GLZ Introductory Overview - Computational Approach

To summarize the basic ideas, the generalized linear model differs from the general linear model (of which, for example, multiple regression is a special case) in two major respects: First, the distribution of the dependent or response variable can be (explicitly) non-normal, and does not have to be continuous, i.e., it can be binomial, multinomial, or ordinal multinomial (i.e., contain information on ranks only); second, the dependent variable values are predicted from a linear combination of predictor variables, which are "connected" to the dependent variable via a link function. The general linear model for a single dependent variable can be considered a special case of the generalized linear model: In the general linear model the dependent variable values are expected to follow the normal distribution, and the link function is a simple identity function (i.e., the linear combination of values for the predictor variables is not transformed).

To illustrate, in the general linear model a response variable Y is linearly associated with values on the X variables by

Y = b0 + b1X1 + b2X2 + ... + bkXk + e

(where e stands for the error variability that cannot be accounted for by the predictors; note that the expected value of e is assumed to be 0), while the relationship in the generalized linear model is assumed to be

Y = g (b0 + b1X1 + b2X2 + ... + bkXk) + e

where e is the error, and g(...) is a function. Formally, the inverse function of g(...), say f(...), is called the link function; so that:

f ( muy) = b0 + b1X1 + b2X2 + ... + bkXk

where muy stands for the expected value of y.

Link functions and distributions
Various link functions (see McCullagh and Nelder, 1989) can be chosen, depending on the assumed distribution of the y variable values:

Normal, Gamma, Inverse normal, and Poisson distributions:

Identity link: f(z) = z

Log link: f(z) = log(z)

Power link: f(z) = za, for a given a

Binomial, and Ordinal Multinomial distributions:

Logit link: f(z)=log(z/(1-z))

Probit link: f(z)=invnorm(z) where invnorm is the inverse of the standard normal cumulative distribution function (see Distributions and their functions).

Complementary log-log link: f(z)=log(-log(1-z))

Loglog link: f(z)=-log(-log(z))

Multinomial distribution:

Generalized logit link: f(z1|z2, ..., zc)=log(x1/(1-z1-...-zc)) where the model has c+1 categories.

Estimation in the generalized linear model
The values of the parameters (b0 through bk and the scale parameter) in the generalized linear model are obtained by maximum likelihood (ML) estimation, which requires iterative computational procedures. There are many iterative methods for ML estimation in the generalized linear model, of which the Newton-Raphson and Fisher-Scoring methods are among the most efficient and widely used (see Dobson, 1990). The Fisher-scoring (or iterative re-weighted least squares) method in particular provides a unified algorithm for all generalized linear models, as well as providing the expected variance-covariance matrix of parameter estimates as a byproduct of its computations. STATISTICA uses the Fisher-Scoring method.

» Provided data:
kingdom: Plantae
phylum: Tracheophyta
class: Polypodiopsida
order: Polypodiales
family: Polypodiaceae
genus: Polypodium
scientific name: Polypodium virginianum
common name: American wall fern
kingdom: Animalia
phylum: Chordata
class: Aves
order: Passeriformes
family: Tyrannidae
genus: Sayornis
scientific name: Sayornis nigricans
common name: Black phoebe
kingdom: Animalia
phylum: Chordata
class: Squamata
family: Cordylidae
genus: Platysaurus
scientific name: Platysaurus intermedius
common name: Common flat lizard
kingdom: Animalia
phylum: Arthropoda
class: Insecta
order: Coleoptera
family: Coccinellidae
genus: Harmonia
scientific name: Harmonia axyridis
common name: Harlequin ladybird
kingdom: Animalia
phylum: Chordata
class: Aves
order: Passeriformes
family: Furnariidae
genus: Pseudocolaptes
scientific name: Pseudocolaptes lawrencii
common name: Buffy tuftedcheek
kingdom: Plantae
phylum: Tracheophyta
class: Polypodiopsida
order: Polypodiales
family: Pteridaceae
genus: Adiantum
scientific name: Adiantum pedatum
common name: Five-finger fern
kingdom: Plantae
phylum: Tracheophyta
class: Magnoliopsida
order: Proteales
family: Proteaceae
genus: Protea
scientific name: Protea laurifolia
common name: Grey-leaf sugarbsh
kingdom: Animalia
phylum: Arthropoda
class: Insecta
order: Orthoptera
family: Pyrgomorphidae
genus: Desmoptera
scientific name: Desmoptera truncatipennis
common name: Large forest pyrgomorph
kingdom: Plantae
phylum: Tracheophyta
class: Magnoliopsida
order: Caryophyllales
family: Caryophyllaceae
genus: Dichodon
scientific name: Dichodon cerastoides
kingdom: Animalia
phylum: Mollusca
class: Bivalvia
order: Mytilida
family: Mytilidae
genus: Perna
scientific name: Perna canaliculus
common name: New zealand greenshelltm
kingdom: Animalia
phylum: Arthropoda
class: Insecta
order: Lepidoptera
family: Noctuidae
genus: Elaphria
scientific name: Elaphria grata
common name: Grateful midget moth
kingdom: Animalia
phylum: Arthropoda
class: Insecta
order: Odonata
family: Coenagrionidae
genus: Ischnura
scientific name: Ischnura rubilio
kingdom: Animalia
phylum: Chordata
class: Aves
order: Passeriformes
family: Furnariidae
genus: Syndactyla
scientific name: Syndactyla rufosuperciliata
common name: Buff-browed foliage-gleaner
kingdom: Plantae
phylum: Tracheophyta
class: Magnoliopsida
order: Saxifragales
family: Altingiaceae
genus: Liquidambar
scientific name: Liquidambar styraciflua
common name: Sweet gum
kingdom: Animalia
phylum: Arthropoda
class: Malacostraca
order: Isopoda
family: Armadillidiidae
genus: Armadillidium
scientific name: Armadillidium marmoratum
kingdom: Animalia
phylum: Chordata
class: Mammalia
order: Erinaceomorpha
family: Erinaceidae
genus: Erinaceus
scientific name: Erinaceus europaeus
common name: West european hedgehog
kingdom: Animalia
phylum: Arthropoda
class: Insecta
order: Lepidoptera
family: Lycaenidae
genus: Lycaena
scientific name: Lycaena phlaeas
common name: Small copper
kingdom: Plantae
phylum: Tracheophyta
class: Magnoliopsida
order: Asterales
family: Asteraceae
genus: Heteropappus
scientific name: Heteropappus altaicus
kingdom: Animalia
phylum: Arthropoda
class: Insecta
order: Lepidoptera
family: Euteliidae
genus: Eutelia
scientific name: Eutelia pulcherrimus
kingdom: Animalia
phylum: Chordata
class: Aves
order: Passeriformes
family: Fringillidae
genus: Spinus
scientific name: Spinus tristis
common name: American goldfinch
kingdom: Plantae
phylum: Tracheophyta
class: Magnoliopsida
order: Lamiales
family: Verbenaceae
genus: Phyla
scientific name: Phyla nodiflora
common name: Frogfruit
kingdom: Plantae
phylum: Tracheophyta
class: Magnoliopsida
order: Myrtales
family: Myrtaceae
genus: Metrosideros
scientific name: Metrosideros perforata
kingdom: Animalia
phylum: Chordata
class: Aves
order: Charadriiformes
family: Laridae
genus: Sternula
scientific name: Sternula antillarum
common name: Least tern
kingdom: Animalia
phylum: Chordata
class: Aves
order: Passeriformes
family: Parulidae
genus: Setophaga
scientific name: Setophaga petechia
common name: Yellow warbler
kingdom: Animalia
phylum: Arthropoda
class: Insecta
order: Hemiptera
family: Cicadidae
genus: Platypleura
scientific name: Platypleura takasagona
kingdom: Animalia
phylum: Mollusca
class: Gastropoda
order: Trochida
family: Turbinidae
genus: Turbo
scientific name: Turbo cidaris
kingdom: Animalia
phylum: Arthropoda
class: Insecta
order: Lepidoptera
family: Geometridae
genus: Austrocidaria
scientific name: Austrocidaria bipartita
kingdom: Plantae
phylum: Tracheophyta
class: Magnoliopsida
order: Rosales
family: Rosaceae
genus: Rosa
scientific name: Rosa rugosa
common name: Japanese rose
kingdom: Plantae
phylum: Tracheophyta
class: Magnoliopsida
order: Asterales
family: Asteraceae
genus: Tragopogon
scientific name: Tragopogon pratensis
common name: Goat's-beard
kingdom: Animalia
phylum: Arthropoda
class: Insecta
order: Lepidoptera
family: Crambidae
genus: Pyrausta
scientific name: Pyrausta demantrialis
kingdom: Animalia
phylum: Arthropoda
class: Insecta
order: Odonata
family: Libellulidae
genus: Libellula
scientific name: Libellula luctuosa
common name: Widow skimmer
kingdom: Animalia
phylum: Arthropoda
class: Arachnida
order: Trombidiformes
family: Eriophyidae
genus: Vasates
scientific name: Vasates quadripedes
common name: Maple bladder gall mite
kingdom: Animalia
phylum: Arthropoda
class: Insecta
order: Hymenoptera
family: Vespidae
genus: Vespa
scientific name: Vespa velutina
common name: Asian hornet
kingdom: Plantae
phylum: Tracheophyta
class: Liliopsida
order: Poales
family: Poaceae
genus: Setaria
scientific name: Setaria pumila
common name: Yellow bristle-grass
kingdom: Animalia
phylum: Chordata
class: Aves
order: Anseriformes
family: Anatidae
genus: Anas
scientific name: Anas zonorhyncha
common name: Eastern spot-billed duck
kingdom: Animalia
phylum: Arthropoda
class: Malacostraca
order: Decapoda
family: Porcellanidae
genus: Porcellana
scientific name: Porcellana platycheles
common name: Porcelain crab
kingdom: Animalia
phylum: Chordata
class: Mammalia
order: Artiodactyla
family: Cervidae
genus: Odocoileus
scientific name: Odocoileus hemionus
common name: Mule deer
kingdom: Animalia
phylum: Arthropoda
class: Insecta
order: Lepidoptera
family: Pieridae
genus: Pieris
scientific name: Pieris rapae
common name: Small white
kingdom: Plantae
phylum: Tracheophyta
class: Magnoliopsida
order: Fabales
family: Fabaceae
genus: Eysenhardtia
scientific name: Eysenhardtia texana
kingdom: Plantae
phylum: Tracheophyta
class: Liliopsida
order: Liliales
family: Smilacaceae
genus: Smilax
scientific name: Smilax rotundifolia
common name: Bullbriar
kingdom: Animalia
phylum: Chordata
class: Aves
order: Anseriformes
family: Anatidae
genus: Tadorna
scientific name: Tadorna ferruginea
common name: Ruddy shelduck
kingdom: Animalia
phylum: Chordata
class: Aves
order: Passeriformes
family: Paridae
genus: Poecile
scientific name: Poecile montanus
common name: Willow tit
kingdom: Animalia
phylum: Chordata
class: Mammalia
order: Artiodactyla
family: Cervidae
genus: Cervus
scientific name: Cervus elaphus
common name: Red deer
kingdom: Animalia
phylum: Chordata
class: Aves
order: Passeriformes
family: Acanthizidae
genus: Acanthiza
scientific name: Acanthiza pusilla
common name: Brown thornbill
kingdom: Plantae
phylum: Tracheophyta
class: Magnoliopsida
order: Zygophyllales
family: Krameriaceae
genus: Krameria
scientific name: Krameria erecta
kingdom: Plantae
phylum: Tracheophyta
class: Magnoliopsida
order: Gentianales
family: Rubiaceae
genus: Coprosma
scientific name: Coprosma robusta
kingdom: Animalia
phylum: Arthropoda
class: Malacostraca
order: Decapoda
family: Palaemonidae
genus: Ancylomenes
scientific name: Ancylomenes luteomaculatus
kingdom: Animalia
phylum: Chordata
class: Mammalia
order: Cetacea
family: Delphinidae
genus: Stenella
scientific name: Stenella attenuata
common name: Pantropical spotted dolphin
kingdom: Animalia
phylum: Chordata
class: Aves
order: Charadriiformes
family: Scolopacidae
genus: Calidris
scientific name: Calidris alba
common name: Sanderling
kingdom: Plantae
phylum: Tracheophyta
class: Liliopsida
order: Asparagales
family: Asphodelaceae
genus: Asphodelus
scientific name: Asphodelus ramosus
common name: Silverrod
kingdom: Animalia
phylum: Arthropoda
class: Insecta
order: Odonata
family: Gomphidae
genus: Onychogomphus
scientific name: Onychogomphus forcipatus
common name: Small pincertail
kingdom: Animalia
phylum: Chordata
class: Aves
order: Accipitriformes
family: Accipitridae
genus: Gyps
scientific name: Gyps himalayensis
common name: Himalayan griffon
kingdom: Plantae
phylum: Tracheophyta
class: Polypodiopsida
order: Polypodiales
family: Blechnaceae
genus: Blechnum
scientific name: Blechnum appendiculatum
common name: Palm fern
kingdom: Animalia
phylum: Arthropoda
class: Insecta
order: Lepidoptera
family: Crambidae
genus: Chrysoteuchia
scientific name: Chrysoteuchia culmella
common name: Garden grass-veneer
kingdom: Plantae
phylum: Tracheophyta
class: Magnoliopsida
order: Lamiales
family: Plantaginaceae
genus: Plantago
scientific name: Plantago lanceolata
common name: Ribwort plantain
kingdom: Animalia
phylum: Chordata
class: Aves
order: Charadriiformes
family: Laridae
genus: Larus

» Questions on the material:
1. Copy out of the GLZ overview, word for word, the part that opens with the words containing "Identity link: f(z)" and closes with "Logit link: f(z)=log(z/(1-z))".
2. Answer from the GLZ overview:
(a) In the general linear model, what kind of function is the link function?
(b) What does muy stand for?
(c) Which estimation method does STATISTICA use?
3. Continue the GLZ overview, starting after its last sentence.
The records are separate from the GLZ overview.

» Numbered answers:
1.
Identity link: f(z) = z

Log link: f(z) = log(z)

Power link: f(z) = za, for a given a

Binomial, and Ordinal Multinomial distributions:

Logit link: f(z)=log(z/(1-z))

2.
(a) A simple identity function.
(b) The expected value of y.
(c) The Fisher-Scoring method.

3.
Statistical significance testing
Tests for the significance of the effects in the model can be performed via the Wald statistic, the likelihood ratio (LR), or score statistic. Detailed descriptions of these tests can be found in McCullagh and Nelder (1989). The Wald statistic (e.g., see Dobson, 1990), which is computed as the generalized inner product of the parameter estimates with the respective variance-covariance matrix, is an easily computed, efficient statistic for testing the significance of effects. The score statistic is obtained from the generalized inner product of the score vector with the Hessian matrix (the matrix of the second-order partial derivatives of the maximum likelihood parameter estimates). The likelihood ratio (LR) test requires the greatest computational effort (another iterative estimation procedure) and is thus not as fast as the first two methods; however, the LR test provides the most asymptotically efficient test known. For details concerning these different test statistics, see Agresti(1996), McCullagh and Nelder(1989), and Dobson(1990).
Diagnostics in the generalized linear model
The two basic types of residuals are the so-called Pearson residuals and deviance residuals. Pearson residuals are based on the difference between observed responses and the predicted values; deviance residuals are based on the contribution of the observed responses to the log-likelihood statistic. In addition, leverage scores, studentized residuals, generalized Cook's D, and other observational statistics (statistics based on individual observations) can be computed. For a description and discussion of these statistics, see Hosmer and Lemeshow(1989).